The page title tag is an on-page SEO element in a page's HTML that tells web browsers, search engines, and users the title of that web page.
On the search engine results pages (also known as SERPs: the page shown after a users completes their Google search) the title of a web page is displayed as the clickable headline link for each listing.
(A good title tells the searcher what the page is about so they click through from the SERP.)
It appears below each pages' respective URL and above the meta description snippet.
Notice how some of the title tags shown above are cut off with ellipses (i.e. ...). This is because the title exceeds the recommended length: 50-60 characters.
You can also see a page title when you land on the page itself. In a web browser, the title of a web page is displayed on the browser tab for the web page that is loaded.
(A page title is shown on the respective browser tab.)
For this reason, title tags are important for usability, social media sharing, and search engine optimization!
As you can see in the search display above, the title tag of a given web page should be an accurate and very brief description of what a user should expect to find on the page.
Where Do You Add the Title Tag?
You can add the title tag for your web page within the <head> section of your website’s HTML just after the opening the <head> tag. It should look something like this:
<title>How to Write Optimized Page Title Tags</title>
Today, most content management systems (CMS) give their users the ability to adjust meta tags — like the page title tag and meta description — directly in the settings.
(HubSpot allows users to directly enter their title tag in settings.)
Why Are Page Title Tags Important?
Your web page’s title tag is one of the most visually conspicuous element in the search results, so how you write it will have an impact on whether a user clicks the result or not. It's a simple component that can go a long way, so it's shouldn't be a back-of-mind task for a digital marketer.
Essentially, a good title can increase your CTR!
Think of it the same way you would the subject line for an email: are you more likely to open an email with an exciting and descriptive subject line, or one with little to no context?
Google uses the page title as one factor in deciding how to rank your page for a given query.
So, let's go over how to create a good title.
How to Write Page Title Tags for SEO
Now that you're aware of the benefits that a well-optimized title tag can bring to your site, let's cover how to write proper SEO page titles.
A title tag should really do two things: 1. Include your target keywords. 2. Offer value to the end users.
#1. Include Your Target Keyword
Keywords within a title tag are ranked by search engines in order of relevance for a given search query in descending order from left to right.
So, first things first: To follow SEO best practices, put the keyword you want to rank for the most first within the title tag.
Next, the secondary keyword as you build out the title. You can also put your brand name after a hyphen or a pipe (i.e. “|”) to separate it from the rest of the title.
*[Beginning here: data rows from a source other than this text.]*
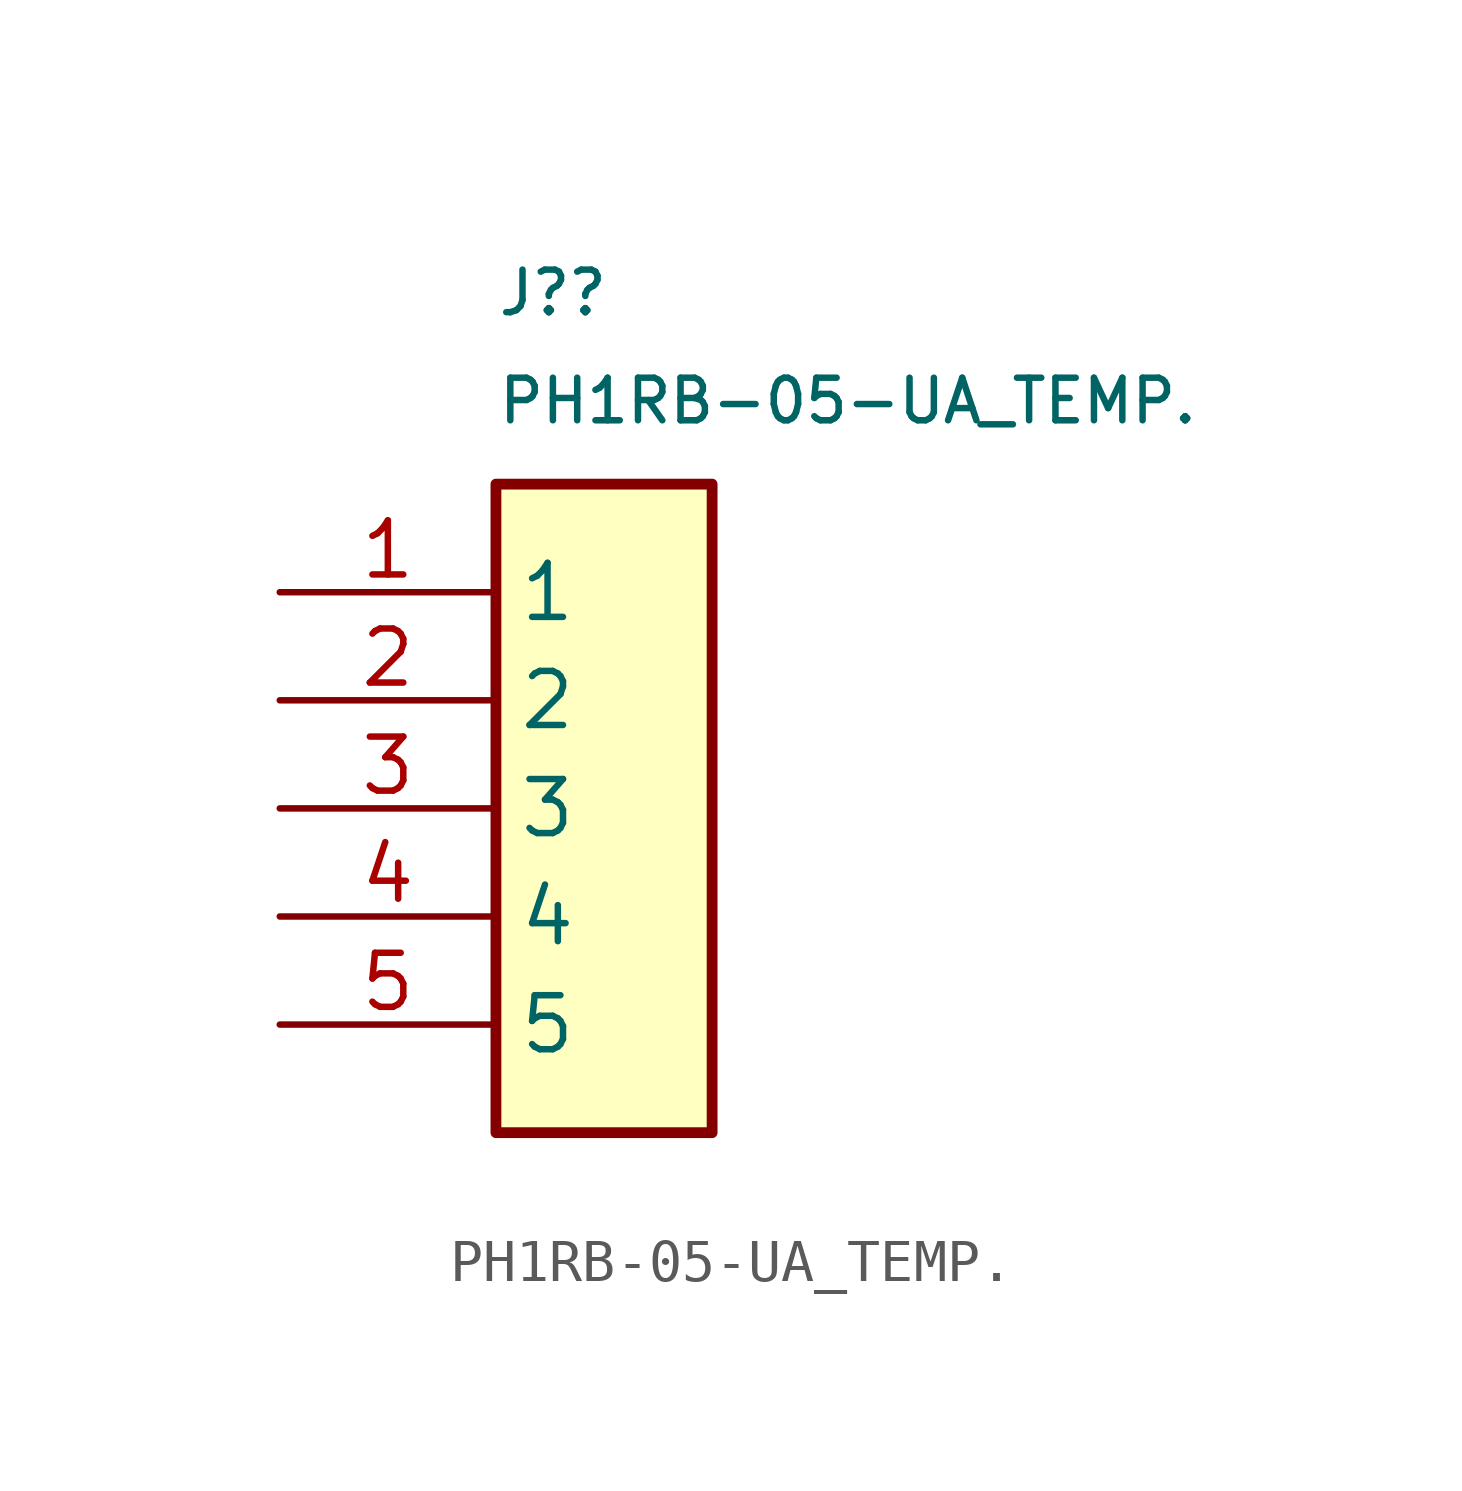
<source format=kicad_sym>
(kicad_symbol_lib
  (version 20220914)
  (generator kicad_symbol_editor)
  (symbol "PH1RB-05-UA_TEMP."
    (property "Reference" "J?"
      (at 5.08 7.62 0)
      (effects (font (size 1 1)) (justify left top)))
    (property "Value" "PH1RB-05-UA_TEMP."
      (at 5.08 5.08 0)
      (effects (font (size 1 1)) (justify left top)))
    (symbol "PH1RB-05-UA_TEMP._1_1"
      (rectangle (start 5.08 2.54) (end 10.16 -12.7) (stroke (width 0.254) (type default)) (fill (type background)))
      (pin passive line (at 0 0 0) (length 5.08) (name "1" (effects (font (size 1.27 1.27)))) (number "1" (effects (font (size 1.27 1.27)))))
      (pin passive line (at 0 -2.54 0) (length 5.08) (name "2" (effects (font (size 1.27 1.27)))) (number "2" (effects (font (size 1.27 1.27)))))
      (pin passive line (at 0 -5.08 0) (length 5.08) (name "3" (effects (font (size 1.27 1.27)))) (number "3" (effects (font (size 1.27 1.27)))))
      (pin passive line (at 0 -7.62 0) (length 5.08) (name "4" (effects (font (size 1.27 1.27)))) (number "4" (effects (font (size 1.27 1.27)))))
      (pin passive line (at 0 -10.16 0) (length 5.08) (name "5" (effects (font (size 1.27 1.27)))) (number "5" (effects (font (size 1.27 1.27))))))))
</source>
#2. Offer Value to Searchers
Writing title tags is a blend of technical know-how and artisan craft. You must also write your title tag to be readable, understandable, and likely to be clicked by humans that are going to read it within the search results. It has to make sense, read well, be engaging and not be robotic.
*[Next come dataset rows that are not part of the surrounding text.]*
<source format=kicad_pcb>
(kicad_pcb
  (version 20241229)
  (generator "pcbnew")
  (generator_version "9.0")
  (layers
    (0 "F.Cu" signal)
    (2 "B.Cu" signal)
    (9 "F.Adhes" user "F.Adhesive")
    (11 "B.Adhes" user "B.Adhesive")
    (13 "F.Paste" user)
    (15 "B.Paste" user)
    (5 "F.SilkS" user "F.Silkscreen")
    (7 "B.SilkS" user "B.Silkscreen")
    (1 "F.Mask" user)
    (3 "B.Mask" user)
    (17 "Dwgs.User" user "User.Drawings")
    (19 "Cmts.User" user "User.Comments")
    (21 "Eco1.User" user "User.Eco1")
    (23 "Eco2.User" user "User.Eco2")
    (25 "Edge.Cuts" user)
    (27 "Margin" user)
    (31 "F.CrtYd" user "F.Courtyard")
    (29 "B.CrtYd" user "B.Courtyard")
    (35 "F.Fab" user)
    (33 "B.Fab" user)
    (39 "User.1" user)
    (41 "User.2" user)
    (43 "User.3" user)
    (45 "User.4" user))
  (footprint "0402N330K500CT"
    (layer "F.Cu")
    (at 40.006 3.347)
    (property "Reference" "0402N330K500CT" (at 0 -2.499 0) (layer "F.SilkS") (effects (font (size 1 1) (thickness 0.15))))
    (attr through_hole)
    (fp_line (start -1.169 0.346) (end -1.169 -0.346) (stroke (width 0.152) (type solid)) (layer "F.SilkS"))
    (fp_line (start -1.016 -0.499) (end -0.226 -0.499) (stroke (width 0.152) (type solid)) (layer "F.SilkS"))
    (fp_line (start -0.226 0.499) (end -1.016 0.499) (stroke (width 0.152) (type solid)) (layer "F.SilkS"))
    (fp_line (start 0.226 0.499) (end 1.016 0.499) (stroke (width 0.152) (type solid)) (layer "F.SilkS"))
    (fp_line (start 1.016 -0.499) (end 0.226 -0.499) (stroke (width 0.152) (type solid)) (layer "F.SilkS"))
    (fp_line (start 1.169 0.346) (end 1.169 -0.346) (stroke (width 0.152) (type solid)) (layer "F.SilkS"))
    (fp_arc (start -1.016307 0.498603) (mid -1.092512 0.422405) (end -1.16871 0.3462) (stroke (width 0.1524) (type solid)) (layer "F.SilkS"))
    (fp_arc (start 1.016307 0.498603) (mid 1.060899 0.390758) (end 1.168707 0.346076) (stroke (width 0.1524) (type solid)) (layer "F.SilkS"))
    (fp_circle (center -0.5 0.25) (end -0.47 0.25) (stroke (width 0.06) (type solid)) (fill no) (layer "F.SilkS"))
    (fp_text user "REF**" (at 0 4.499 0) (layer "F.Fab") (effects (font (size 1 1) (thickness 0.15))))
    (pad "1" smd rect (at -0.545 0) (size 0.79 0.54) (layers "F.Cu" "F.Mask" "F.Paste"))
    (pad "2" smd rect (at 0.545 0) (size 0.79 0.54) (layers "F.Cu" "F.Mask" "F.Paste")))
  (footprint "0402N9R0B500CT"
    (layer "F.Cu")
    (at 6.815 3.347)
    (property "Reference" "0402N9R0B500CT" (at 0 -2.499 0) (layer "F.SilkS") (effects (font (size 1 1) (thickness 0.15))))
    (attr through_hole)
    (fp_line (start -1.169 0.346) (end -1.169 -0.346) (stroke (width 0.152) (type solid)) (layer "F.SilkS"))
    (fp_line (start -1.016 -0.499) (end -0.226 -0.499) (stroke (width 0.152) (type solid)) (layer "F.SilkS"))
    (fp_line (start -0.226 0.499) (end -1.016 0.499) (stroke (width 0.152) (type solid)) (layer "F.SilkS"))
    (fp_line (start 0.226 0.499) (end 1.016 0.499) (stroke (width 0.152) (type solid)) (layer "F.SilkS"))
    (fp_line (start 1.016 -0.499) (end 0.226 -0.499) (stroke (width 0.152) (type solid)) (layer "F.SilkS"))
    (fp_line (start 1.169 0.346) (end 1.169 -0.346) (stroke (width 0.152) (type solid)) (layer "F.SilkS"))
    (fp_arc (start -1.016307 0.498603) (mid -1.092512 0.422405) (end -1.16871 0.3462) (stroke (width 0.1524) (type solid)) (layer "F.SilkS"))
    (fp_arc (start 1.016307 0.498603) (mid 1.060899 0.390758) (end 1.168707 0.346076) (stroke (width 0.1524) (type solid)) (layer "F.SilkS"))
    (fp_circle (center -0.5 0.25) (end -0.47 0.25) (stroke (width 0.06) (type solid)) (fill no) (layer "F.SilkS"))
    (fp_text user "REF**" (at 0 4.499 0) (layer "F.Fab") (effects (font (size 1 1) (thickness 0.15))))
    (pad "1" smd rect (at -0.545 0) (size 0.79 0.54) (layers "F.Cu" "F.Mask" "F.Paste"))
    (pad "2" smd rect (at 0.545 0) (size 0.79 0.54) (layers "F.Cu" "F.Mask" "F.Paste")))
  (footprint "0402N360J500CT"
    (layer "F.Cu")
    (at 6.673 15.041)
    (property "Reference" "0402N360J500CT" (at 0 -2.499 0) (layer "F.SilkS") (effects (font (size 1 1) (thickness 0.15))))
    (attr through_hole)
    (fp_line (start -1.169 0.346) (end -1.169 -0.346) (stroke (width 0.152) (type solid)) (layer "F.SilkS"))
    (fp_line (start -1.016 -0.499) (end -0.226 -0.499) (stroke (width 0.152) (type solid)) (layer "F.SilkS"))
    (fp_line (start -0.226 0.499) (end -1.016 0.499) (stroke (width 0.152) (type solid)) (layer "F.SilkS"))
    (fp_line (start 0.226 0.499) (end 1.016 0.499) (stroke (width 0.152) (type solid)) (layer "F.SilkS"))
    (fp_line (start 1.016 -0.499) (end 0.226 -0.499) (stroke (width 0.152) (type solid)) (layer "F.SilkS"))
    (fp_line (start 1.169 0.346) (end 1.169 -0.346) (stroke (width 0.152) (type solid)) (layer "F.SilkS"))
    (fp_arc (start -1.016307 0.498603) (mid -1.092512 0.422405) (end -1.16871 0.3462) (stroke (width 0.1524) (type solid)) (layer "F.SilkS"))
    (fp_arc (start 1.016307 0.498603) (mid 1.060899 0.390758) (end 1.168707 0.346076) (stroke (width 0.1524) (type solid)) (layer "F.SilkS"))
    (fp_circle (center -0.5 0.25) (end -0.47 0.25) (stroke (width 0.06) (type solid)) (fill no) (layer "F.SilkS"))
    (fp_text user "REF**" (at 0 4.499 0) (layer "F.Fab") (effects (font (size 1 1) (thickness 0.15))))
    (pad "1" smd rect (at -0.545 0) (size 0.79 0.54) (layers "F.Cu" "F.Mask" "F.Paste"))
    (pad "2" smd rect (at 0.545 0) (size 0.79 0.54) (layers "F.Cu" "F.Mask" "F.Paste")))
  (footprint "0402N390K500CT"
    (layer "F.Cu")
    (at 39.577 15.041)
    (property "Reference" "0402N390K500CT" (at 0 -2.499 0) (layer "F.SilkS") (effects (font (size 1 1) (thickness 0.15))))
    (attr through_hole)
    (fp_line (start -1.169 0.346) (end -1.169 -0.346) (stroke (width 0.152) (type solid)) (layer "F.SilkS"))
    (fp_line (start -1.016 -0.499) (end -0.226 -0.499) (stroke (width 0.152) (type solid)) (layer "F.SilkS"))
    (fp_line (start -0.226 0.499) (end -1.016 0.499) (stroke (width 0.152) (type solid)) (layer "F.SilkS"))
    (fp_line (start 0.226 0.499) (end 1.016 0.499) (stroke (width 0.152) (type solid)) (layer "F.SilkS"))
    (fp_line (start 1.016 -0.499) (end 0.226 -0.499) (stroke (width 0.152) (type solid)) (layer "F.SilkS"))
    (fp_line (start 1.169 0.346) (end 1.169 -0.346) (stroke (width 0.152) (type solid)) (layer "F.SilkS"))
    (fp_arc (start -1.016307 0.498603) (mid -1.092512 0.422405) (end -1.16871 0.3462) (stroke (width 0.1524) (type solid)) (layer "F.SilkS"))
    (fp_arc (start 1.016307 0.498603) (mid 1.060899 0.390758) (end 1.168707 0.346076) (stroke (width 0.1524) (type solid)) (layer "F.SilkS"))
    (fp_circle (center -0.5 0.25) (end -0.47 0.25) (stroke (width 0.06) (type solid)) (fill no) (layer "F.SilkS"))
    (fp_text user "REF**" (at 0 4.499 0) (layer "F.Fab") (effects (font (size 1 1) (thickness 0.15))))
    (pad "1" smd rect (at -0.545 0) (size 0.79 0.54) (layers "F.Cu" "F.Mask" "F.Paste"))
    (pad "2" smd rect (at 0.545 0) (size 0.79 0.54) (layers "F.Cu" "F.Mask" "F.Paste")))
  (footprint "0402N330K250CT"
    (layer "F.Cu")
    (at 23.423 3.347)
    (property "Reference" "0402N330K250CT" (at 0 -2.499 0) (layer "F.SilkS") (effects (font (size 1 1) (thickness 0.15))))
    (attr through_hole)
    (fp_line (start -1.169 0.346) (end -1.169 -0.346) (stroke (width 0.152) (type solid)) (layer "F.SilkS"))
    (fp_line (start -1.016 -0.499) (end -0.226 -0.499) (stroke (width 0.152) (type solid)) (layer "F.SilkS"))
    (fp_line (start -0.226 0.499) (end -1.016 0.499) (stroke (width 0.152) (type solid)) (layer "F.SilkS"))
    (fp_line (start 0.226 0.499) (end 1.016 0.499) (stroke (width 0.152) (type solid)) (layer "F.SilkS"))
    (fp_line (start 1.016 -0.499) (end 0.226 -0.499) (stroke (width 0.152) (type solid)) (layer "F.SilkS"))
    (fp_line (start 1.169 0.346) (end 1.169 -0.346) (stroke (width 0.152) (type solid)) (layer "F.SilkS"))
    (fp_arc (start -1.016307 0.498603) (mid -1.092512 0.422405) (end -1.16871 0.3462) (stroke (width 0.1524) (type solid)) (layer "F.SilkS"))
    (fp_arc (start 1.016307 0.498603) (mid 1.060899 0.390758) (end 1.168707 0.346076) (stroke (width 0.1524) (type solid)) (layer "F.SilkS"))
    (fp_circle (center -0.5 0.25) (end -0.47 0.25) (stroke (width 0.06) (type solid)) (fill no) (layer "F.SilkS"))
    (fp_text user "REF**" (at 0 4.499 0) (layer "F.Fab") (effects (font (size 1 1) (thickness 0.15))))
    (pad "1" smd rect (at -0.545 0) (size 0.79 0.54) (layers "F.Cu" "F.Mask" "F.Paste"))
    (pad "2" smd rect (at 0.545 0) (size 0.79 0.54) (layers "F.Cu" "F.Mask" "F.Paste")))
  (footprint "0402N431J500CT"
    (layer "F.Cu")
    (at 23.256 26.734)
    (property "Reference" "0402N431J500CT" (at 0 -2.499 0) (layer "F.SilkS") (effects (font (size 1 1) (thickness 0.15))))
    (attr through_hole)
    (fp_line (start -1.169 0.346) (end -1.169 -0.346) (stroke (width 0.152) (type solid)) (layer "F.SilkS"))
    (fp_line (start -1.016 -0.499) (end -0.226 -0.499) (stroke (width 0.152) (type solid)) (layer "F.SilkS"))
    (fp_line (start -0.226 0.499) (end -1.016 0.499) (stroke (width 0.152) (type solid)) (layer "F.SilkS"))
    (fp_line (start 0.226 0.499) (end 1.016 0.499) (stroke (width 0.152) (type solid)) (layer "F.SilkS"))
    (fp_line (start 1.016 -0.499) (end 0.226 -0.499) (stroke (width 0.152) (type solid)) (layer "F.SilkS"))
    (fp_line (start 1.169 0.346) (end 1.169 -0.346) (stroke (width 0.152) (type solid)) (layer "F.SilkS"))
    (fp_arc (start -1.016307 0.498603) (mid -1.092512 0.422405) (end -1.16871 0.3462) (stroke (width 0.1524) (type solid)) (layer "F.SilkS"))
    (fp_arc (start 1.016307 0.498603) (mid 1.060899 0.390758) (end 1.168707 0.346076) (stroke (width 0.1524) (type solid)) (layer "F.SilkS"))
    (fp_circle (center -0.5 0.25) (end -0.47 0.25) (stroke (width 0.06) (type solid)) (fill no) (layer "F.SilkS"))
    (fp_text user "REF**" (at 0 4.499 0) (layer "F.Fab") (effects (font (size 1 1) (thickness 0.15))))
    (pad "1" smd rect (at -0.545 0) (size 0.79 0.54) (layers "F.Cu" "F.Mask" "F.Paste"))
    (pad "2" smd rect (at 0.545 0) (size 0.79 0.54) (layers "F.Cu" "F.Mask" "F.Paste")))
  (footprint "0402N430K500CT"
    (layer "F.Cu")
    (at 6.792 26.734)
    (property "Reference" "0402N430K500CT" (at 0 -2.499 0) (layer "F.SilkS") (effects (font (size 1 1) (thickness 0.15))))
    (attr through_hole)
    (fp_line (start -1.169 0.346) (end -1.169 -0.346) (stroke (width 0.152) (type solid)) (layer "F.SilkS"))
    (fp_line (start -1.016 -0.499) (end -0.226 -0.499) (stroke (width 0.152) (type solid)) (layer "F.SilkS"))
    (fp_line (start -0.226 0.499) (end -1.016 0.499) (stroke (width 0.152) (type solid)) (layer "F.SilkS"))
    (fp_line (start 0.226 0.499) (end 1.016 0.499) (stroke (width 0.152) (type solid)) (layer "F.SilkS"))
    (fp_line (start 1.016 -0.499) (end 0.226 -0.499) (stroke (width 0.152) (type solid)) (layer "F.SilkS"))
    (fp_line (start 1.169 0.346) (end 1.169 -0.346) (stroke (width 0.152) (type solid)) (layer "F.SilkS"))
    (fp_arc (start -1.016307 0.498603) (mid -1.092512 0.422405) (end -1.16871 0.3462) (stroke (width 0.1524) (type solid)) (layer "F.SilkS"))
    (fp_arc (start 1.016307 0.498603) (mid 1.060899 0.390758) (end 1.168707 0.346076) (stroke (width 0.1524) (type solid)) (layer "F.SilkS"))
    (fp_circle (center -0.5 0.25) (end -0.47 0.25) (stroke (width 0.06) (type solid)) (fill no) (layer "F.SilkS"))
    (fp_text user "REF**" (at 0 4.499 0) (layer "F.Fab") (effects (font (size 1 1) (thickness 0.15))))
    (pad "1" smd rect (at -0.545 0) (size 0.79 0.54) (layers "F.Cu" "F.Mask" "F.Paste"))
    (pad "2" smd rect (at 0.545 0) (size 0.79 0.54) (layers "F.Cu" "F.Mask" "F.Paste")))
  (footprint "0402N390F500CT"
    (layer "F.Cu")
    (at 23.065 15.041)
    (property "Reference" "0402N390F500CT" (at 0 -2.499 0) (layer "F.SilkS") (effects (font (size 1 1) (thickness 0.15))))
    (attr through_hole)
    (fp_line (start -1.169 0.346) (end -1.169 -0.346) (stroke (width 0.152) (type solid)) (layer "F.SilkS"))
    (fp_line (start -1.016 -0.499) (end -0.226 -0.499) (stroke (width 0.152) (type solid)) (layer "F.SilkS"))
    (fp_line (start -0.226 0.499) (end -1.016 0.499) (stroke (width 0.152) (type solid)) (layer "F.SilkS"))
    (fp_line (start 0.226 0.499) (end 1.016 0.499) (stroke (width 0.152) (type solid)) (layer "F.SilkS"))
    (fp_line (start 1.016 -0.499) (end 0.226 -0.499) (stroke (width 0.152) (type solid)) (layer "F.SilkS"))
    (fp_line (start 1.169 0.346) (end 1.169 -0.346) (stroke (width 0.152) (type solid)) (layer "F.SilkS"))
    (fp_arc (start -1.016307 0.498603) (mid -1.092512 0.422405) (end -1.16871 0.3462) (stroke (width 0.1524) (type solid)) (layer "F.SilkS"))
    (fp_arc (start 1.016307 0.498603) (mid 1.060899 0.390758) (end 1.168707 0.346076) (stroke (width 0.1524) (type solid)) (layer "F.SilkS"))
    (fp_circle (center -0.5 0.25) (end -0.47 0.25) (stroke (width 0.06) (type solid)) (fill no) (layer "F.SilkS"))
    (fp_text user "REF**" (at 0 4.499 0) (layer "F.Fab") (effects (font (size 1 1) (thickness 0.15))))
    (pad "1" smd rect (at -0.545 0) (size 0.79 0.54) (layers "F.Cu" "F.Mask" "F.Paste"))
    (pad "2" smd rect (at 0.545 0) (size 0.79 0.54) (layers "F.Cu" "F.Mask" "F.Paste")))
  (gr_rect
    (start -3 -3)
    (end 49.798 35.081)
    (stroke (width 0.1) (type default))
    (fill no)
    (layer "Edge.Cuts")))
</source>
This means there should be no keyword stuffing! Even though it's important to include those target keywords, at the end of the day you're writing for users, not for search engine algorithms.
If Google finds your title unhelpful for users, it will rewrite your page title for you.
Best Practices When Writing Title Tags
1. Length should be between 50-60 characters to avoid truncation.
2. Give each page a unique title. The page content should be different, after all.
3. Don't use "stop" words (i.e. words with little value). All space counts here!
4. Accurately describe the page. Don't deceive searchers with clickbait!
5. Watch for site branding. Either choose the beginning or end of the title to place your brand name.
What To Avoid When Writing HTML Title Tags
1. The title and your H1 tag are the same. You have multiple opportunities to clue users and search engines in on what your page is about, so use them all to their fullest potential.
2. Multiple page titles on a single page. One page, one title is best practice here. Doing otherwise can confuse the search engines.
3. Missing page title tag. This is not only a usability issue for your site, but it's also an extremely lost opportunity at informing users and search engines.
Test Your Tags: Guess and Test, Rinse and Repeat
When it really comes down to it, SEO is ultimately all about using the scientific method and experimenting to understand how search engines rank pages through conjecture, hypothesis, a rigorous testing procedure, analysis of the results, and conclusions.
Here are six title tag experiments that you can test today. Change these characteristics and watch for a change in CTR, but be sure to track the changes so you know what works!
1. Numbers: Including numbers in your title tag may help your CTR.
2. Dates: A year in a title tag can show timeliness of content, but it also comes with an expiration.
3. Length: Experiment with title length to see which has the better outcome with users.
4. Synonyms and variants: Change your language to include closely related terms to your keyword or topic.
5. Call to action: Offer value straight away with a CTA.
6. Questions: Asking a question in the title tags may capture reader interest, and hint that you have the answer.
To really dive deeper to find out what works, run an SEO title tag test.
Reading SEO guides like this is great, but all the general knowledge in the world is useless without putting the rubber to the road and seeing what works for your specific website and niche.